Wednesday, April 16, 2014

The Big Heat

Year 6, Day 106 - 4/16/14 - Movie #1,703

BEFORE:  We got some snow last night, which is not only rare for mid-April but also apparently my fault because I finally put the snow shovels away over the weekend.  My wife warned me that as soon as I put the shovels away, we'd get hit one more time, and she was sort of right.  Dammit. 

Still 2 weeks to go before the Hitchcock chain, but the path there is getting clearer and clearer.  You can sort of see how some noir crime films works as a lead-in, right?  Then just a few more twists and turns and we'll be there before you know it.  Linking from "The Newton Boys", Bo Hopkins was also in a film titled "Monte Walsh" with Lee Marvin (last seen in "Cat Ballou").


THE PLOT:  Tough cop Dave Bannion takes on a politically powerful crime syndicate.
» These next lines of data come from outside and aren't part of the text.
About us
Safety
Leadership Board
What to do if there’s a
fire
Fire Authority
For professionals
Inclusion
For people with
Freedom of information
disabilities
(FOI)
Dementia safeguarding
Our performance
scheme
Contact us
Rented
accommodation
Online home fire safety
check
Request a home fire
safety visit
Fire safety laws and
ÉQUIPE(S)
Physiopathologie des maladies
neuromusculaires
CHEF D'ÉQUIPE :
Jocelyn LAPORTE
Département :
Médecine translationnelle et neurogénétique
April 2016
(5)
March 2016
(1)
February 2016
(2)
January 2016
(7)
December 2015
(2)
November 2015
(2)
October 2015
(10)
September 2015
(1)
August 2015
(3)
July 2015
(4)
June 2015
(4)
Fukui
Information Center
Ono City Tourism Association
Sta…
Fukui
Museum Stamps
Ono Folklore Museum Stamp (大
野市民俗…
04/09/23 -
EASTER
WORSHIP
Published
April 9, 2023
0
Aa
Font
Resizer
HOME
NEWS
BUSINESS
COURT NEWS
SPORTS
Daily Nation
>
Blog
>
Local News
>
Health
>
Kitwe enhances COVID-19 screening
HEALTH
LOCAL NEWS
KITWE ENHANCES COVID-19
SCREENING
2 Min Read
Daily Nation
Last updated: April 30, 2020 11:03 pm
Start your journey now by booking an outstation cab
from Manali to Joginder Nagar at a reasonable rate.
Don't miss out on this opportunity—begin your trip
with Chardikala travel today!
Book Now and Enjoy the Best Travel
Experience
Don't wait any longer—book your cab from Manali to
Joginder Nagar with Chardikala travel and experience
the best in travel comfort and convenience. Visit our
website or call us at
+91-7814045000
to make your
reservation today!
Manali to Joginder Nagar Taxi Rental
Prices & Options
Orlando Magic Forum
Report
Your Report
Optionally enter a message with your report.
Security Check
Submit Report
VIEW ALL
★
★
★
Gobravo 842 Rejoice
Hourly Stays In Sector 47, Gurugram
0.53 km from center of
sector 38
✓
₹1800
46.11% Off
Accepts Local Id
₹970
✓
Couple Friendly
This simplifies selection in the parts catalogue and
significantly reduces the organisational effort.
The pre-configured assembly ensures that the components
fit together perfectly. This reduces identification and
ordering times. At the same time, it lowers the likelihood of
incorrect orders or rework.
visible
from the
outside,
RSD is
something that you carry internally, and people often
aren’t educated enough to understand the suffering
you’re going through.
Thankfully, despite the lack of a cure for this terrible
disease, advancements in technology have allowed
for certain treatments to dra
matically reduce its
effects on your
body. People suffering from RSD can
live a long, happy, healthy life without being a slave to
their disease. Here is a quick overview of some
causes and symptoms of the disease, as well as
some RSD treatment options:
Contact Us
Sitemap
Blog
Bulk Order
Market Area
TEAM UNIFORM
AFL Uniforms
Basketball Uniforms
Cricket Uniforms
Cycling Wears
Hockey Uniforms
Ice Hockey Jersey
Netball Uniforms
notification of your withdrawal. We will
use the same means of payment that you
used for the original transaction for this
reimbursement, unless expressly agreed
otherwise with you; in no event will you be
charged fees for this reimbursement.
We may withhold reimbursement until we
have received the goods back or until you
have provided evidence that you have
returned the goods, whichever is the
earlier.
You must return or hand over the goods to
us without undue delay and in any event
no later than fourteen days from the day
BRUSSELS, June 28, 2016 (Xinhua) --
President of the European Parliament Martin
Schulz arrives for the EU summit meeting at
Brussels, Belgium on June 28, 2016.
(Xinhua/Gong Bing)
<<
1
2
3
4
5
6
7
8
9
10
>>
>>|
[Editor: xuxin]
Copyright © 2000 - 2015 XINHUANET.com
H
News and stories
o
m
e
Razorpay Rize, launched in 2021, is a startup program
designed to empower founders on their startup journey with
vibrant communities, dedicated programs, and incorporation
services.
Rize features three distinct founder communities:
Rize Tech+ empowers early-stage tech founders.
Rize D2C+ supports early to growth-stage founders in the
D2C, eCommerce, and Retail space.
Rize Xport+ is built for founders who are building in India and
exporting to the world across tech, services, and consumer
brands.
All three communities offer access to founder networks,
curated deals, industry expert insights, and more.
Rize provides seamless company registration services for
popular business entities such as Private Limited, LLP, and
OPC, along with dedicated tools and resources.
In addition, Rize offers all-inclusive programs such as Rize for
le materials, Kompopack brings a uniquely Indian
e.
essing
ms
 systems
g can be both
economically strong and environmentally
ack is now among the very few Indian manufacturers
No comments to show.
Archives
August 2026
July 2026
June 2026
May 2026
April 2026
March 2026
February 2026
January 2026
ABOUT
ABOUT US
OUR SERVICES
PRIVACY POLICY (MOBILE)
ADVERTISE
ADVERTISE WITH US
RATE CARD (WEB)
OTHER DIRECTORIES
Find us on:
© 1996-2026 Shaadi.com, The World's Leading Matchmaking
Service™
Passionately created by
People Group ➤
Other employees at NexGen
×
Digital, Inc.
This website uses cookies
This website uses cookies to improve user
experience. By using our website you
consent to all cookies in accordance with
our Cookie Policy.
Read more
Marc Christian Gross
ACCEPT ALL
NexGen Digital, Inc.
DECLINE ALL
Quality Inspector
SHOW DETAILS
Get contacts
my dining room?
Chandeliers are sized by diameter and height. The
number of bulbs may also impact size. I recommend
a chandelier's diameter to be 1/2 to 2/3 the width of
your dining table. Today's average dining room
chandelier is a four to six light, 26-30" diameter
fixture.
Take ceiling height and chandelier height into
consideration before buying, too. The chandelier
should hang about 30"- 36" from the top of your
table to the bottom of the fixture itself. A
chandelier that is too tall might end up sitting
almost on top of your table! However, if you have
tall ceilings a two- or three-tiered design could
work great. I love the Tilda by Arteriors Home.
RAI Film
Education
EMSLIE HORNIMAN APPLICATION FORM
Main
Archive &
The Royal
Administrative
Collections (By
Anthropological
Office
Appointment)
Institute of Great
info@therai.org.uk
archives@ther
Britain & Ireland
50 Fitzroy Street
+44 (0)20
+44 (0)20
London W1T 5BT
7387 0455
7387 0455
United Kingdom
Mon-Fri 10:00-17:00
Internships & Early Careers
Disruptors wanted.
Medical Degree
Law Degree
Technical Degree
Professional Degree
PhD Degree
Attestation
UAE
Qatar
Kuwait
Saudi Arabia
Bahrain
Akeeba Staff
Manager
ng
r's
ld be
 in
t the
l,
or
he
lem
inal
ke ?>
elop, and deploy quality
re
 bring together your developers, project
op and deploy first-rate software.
AFTER: It's tough to review a film like this today, because my first impulse is to compare it to a modern-day crime film, such as the ones I've been watching this past week, and if I do that, there's just no way it's going to hold up.  Movies were just made differently back in the 1950's, everything was done on sets, and it was (apparently) much more expensive to shoot on location.  That permeates nearly every shot of this film - it's not just the black and white film stock that makes every interior set look the same, it's the fact that they were probably all built by the same crew in the same place. 

You just couldn't get away with this in a modern film - these days if you want a house to look like a house, you just go out and find a house you can rent.  That's not to say that modern films don't shoot on sets, they may still do that - in some cases it might be cheaper to build a kitchen (or half a kitchen) instead of finding one that has room for a big camera and a crew of 10-15 people.  But even then, it's got to look like a real kitchen, there can't be a hint of it looking like a set piece.  

But when I see a film like "The Big Heat" from the 1950's, or, say, "The Maltese Falcon", eventually I notice that none of the characters ever seem to go outside.  We never see them driving, or mowing the lawn, or standing out in the rain.  Wherever they go, that camera's always already waiting for them on the inside, just as they walk into the house or apartment.  Watch too many of these films in a row, like I have, and you can't NOT notice it.

Compared to a more modern film like, for example, "Dirty Harry", which was mostly shot on location in police squad rooms and the streets of San Francisco, and a crime film from the 1950's that was clearly shot on a Hollywood backlot suffers by comparison.  Someone couldn't be bothered to find a REAL bar, a REAL police station?  Is this movie magic or just plain laziness? 

Let's take another example - without giving away any plot point, I can say that at one point in this film, a car explodes.   It's a conscious choice (or perhaps a cost-cutting measure) to have that event take place off-screen.  You hear it, you see a flash of light, but not the explosion itself.  Compare that to a famous scene in "Casino" with a similar event - but in the more modern film, you see the person in the car, you see the ignition key being turned, you see the spark behind the dashboard that tells you that something bad's about to happen.  You see the entire explosion itself, rendered in gorgeous slow-motion, and the impact (no pun intended) is remarkably greater.  The audience feels like they're right there in the car, getting blowed up, while a similar occurence in this film just left me cold, mainly because of the distance created by not filming that event directly.

In defense of this film, however, you can just FEEL how influential a film like this was.  We might not even have "The Untouchables" or "Gangster Squad" or even "Payback" if we didn't have "The Big Heat".  There's just so much here that relates directly to modern crime films - there's the cop's endangered wife/family, I just saw that in "Gangster Squad".  There's the sadistic/masochistic bad guy, I just saw someone like that in "Payback".  The city where nearly every cop is corrupt except for one guy - God, that's like every film including "The Dark Knight Rises", isn't it?   There's even the police captain telling our hero to hand in his badge and gun, which is just a staple of almost every cop movie.

I wish I could take the influence of a film into account when I set my score - but I have to try and judge the film by itself, based on one factor alone: enjoyment.  That's why I'm doing this, that's why people watch movies, right?  To enjoy them? 

Also starring Glenn Ford (last seen in "The Man From the Alamo"), Gloria Grahame, Jocelyn Brando, Jeannette Nolan, Alexander Scourby, Willis Bouchey, with a cameo from Carolyn Jones.